Adding automatic subtitles with optional translation to presentations is a step closer with the latest PowerPoint 365 for Windows Insiders release.

Last month we told you about this promised addition to PowerPoint and now we can see it working compared to Microsoft’s promises.  At the moment it’s just PowerPoint for Windows, Insiders. Subtitles will spread to Slow Insiders and all Office 365 for Windows.  PowerPoint for Mac and Online are also promised to get subtitles.

Subtitles – speech to text for slides

At it’s simplest, Subtitles is live ‘speech to text’ for a presentation.

You speak and PowerPoint will convert your words into subtitles on a slide.

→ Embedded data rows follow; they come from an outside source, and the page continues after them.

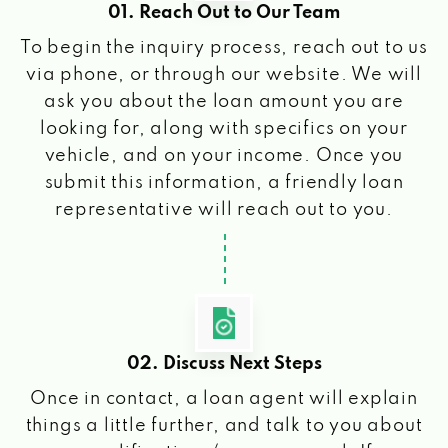
01. Reach Out to Our Team
To begin the inquiry process, reach out to us
via phone, or through our website. We will
ask you about the loan amount you are
looking for, along with specifics on your
vehicle, and on your income. Once you
submit this information, a friendly loan
representative will reach out to you.
02. Discuss Next Steps
Once in contact, a loan agent will explain
things a little further, and talk to you about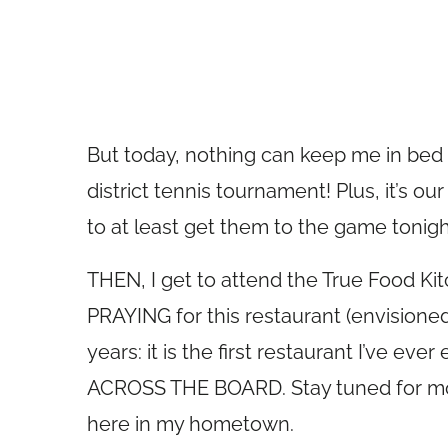
But today, nothing can keep me in bed 
district tennis tournament! Plus, it’s o
to at least get them to the game tonigh
THEN, I get to attend the True Food Kitc
PRAYING for this restaurant (envisioned
years: it is the first restaurant I’ve eve
ACROSS THE BOARD. Stay tuned for mor
here in my hometown.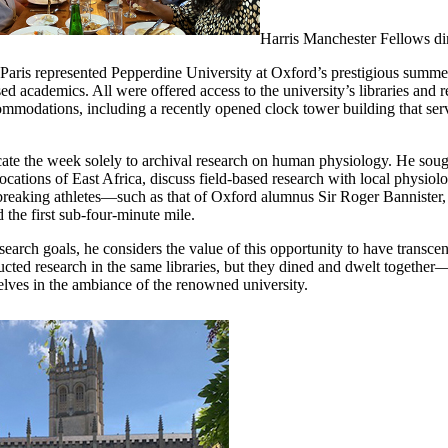
Harris Manchester Fellows di
 Paris represented Pepperdine University at Oxford’s prestigious summ
ed academics. All were offered access to the university’s libraries and 
mmodations, including a recently opened clock tower building that serve
icate the week solely to archival research on human physiology. He sough
locations of East Africa, discuss field-based research with local physio
-breaking athletes—such as that of Oxford alumnus Sir Roger Bannister,
the first sub-four-minute mile.
research goals, he considers the value of this opportunity to have transce
ucted research in the same libraries, but they dined and dwelt together—
elves in the ambiance of the renowned university.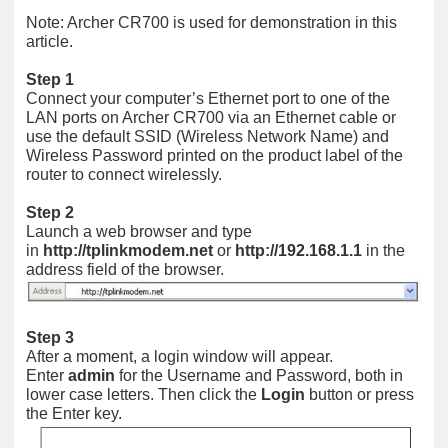
Note: Archer CR700 is used for demonstration in this
article.
Step 1
Connect your computer’s Ethernet port to one of the
LAN ports on Archer CR700 via an Ethernet cable or
use the default SSID (Wireless Network Name) and
Wireless Password printed on the product label of the
router to connect wirelessly.
Step 2
Launch a web browser and type
in
http://tplinkmodem.net
or
http://192.168.1.1
in the
address field of the browser.
Step 3
After a moment, a login window will appear.
Enter
admin
for the Username and Password, both in
lower case letters. Then click the
Login
button or press
the Enter key.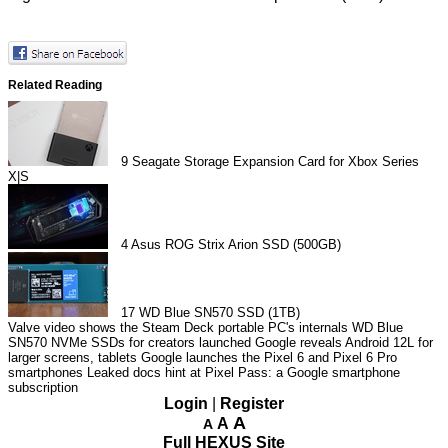
Related Reading
9
Seagate Storage Expansion Card for Xbox Series
X|S
4
Asus ROG Strix Arion SSD (500GB)
17
WD Blue SN570 SSD (1TB)
Valve video shows the Steam Deck portable PC's internals
WD Blue
SN570 NVMe SSDs for creators launched
Google reveals Android 12L for
larger screens, tablets
Google launches the Pixel 6 and Pixel 6 Pro
smartphones
Leaked docs hint at Pixel Pass: a Google smartphone
subscription
Login
|
Register
A
A
A
Full HEXUS Site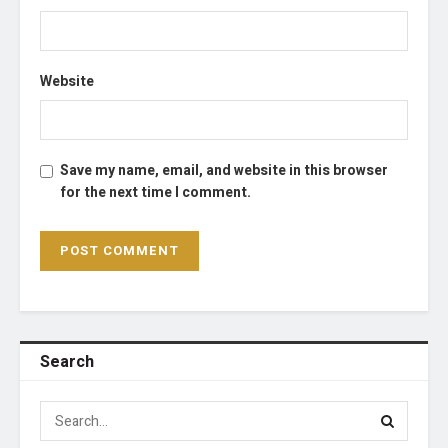
Website
Save my name, email, and website in this browser
for the next time I comment.
Search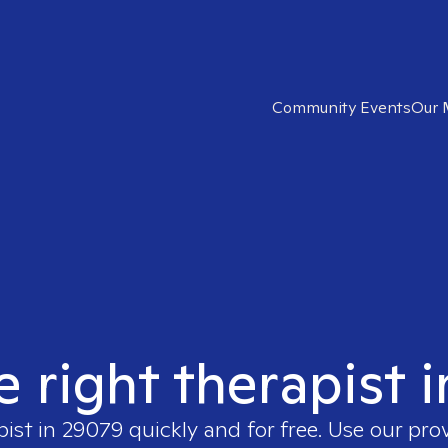
Community Events
Our 
e right therapist 
pist in
29079
quickly and for free. Use our pro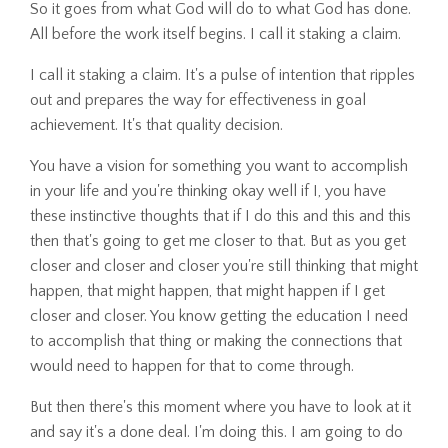
So it goes from what God will do to what God has done.
All before the work itself begins. I call it staking a claim.
I call it staking a claim. It's a pulse of intention that ripples
out and prepares the way for effectiveness in goal
achievement. It's that quality decision.
You have a vision for something you want to accomplish
in your life and you're thinking okay well if I, you have
these instinctive thoughts that if I do this and this and this
then that's going to get me closer to that. But as you get
closer and closer and closer you're still thinking that might
happen, that might happen, that might happen if I get
closer and closer. You know getting the education I need
to accomplish that thing or making the connections that
would need to happen for that to come through.
But then there's this moment where you have to look at it
and say it's a done deal. I'm doing this. I am going to do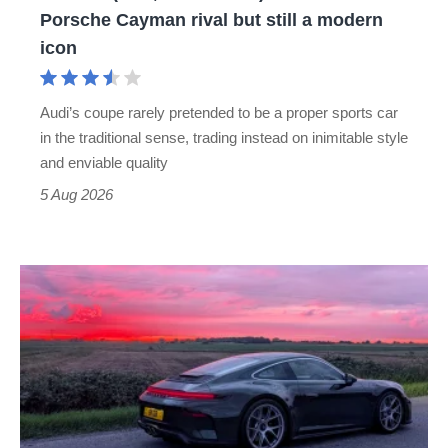
no
Porsche Cayman rival but still a modern
Porsche
icon
Cayman
rival
Audi’s coupe rarely pretended to be a proper sports car
but
in the traditional sense, trading instead on inimitable style
still
and enviable quality
a
5 Aug 2026
modern
icon
A
week
in
a
Porsche
911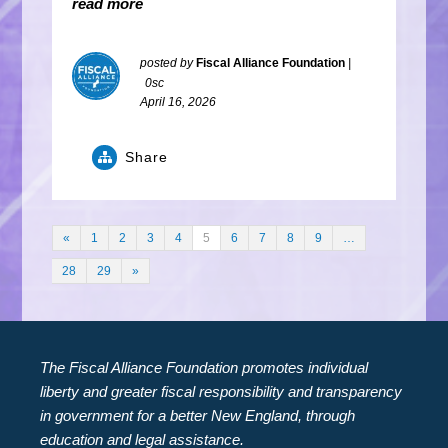
read more
posted by
Fiscal Alliance Foundation
|
0sc
April 16, 2026
Share
«
1
2
3
4
5
6
7
8
9
…
28
29
»
The Fiscal Alliance Foundation promotes individual
liberty and greater fiscal responsibility and transparency
in government for a better New England, through
education and legal assistance.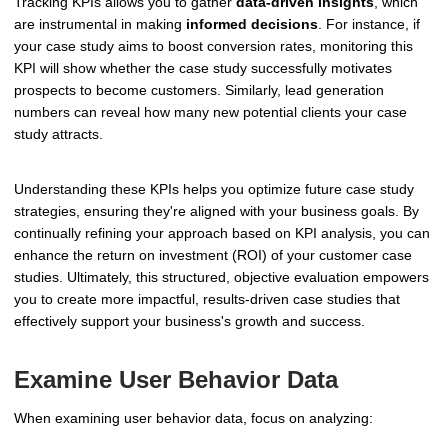
Tracking KPIs allows you to gather
data-driven insights
, which
are instrumental in making
informed decisions
. For instance, if
your case study aims to boost conversion rates, monitoring this
KPI will show whether the case study successfully motivates
prospects to become customers. Similarly, lead generation
numbers can reveal how many new potential clients your case
study attracts.
Understanding these KPIs helps you optimize future case study
strategies, ensuring they're aligned with your business goals. By
continually refining your approach based on KPI analysis, you can
enhance the return on investment (ROI) of your customer case
studies. Ultimately, this structured, objective evaluation empowers
you to create more impactful, results-driven case studies that
effectively support your business's growth and success.
Examine User Behavior Data
When examining user behavior data, focus on analyzing: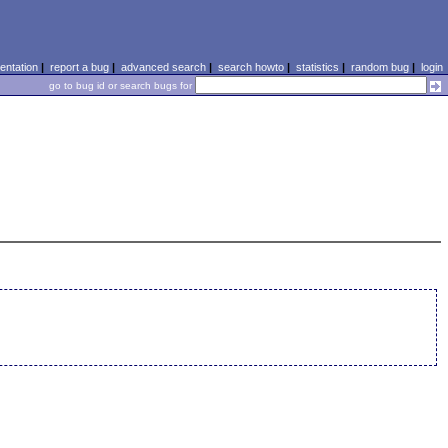
ntation
|
report a bug
|
advanced search
|
search howto
|
statistics
|
random bug
|
login
go to bug id or search bugs for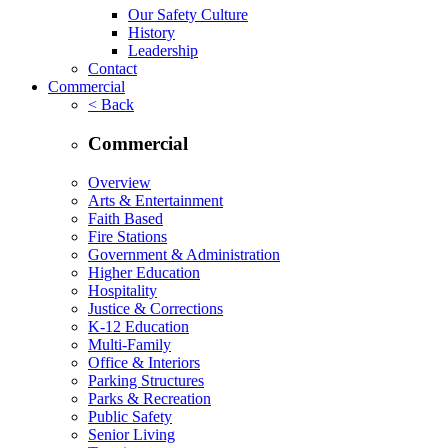
Our Safety Culture
History
Leadership
Contact
Commercial
< Back
Commercial
Overview
Arts & Entertainment
Faith Based
Fire Stations
Government & Administration
Higher Education
Hospitality
Justice & Corrections
K-12 Education
Multi-Family
Office & Interiors
Parking Structures
Parks & Recreation
Public Safety
Senior Living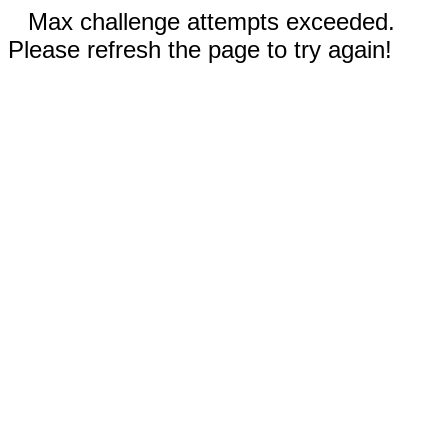
Max challenge attempts exceeded.
Please refresh the page to try again!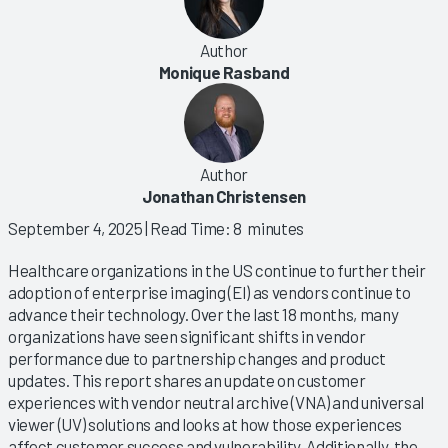
Author
Monique Rasband
Author
Jonathan Christensen
September 4, 2025
| Read Time: 8 minutes
Healthcare organizations in the US continue to further their
adoption of enterprise imaging (EI) as vendors continue to
advance their technology. Over the last 18 months, many
organizations have seen significant shifts in vendor
performance due to partnership changes and product
updates. This report shares an update on customer
experiences with vendor neutral archive (VNA) and universal
viewer (UV) solutions and looks at how those experiences
affect customer success and vulnerability. Additionally, the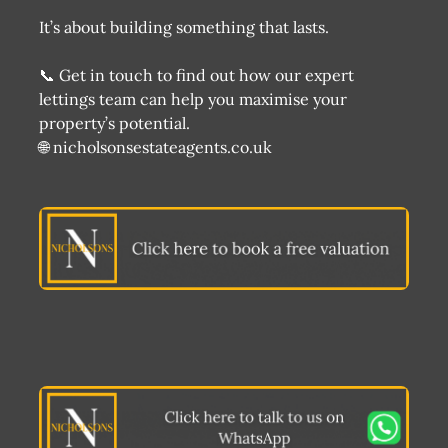
It’s about building something that lasts.
📞 Get in touch to find out how our expert
lettings team can help you maximise your
property’s potential.
🌐 nicholsonsestateagents.co.uk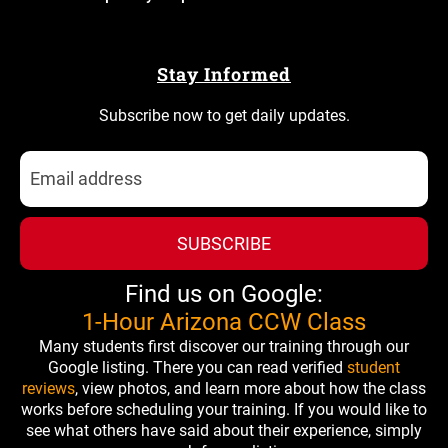
Stay Informed
Subscribe now to get daily updates.
SUBSCRIBE
Find us on Google:
1-Hour Arizona CCW Class
Many students first discover our training through our
Google listing. There you can read verified
student
reviews
, view photos, and learn more about how the class
works before scheduling your training. If you would like to
see what others have said about their experience, simply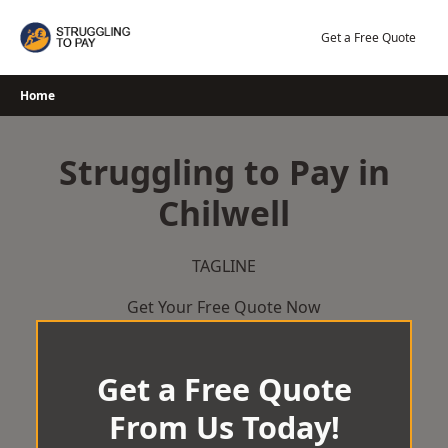
Skip
to
Get a Free Quote
content
Home
Struggling to Pay in
Chilwell
TAGLINE
Get Your Free Quote Now
Get a Free Quote
From Us Today!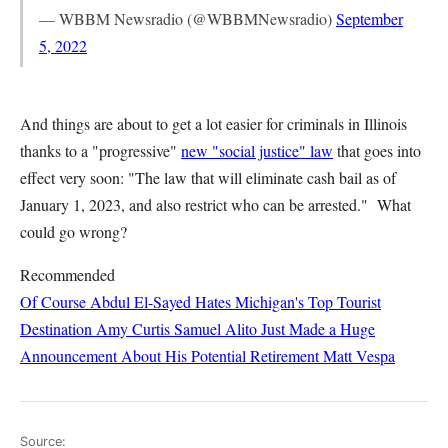
— WBBM Newsradio (@WBBMNewsradio)
September
5, 2022
And things are about to get a lot easier for criminals in Illinois
thanks to a "progressive"
new "social justice" law
that goes into
effect very soon: "The law that will eliminate cash bail as of
January 1, 2023, and also restrict who can be arrested." What
could go wrong?
Recommended
Of Course Abdul El-Sayed Hates Michigan's Top Tourist
Destination
Amy Curtis
Samuel Alito Just Made a Huge
Announcement About His Potential Retirement
Matt Vespa
Source:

Subtitles are setup in a new option on the right of the Slide Show ribbon.

In normal use, both the Spoken Language and Subtitle Language are the same.

Subtitles are made via Microsoft’s cloud service so a good, reliable Internet connection is necessary.

The usual privacy warnings about cloud services apply, don’t use PowerPoint subtitles for anything confidential or private.

Pause before speaking after starting the presentation.  Wait for the ‘Starting Subtitles’ message to disappear before opening your mouth.

Translation too, subtitles in another language

PowerPoint subtitles can go a step further and translate the ‘speech to text’ subtitles into another language.

That’s real-time translation of a speech into a language you might not know or even know existed!

There’s no way to see the original language subtitles to verify that Microsoft’s speech-to-text has worked OK, let alone the translation.

“You have to trust Microsoft’s translation”  is what we said in English, and this is what Microsoft returned in Bosnian (we suspect it’s not accurate).

No need for slides

Of course, you really don’t need a full PowerPoint presentation to use the subtitles feature.  Just make a single slide presentation, put it on the screen with subtitles on.  The result is live subtitling of your speech.

Can’t save subtitle text

The entire presentation can be recorded as video/audio but there’s no saved record of the subtitles.  That’s a shame because saved subtitles could be reused offline or when there’s a less reliable connection.  Also the subtitles could be edited to fix errors (human or computer).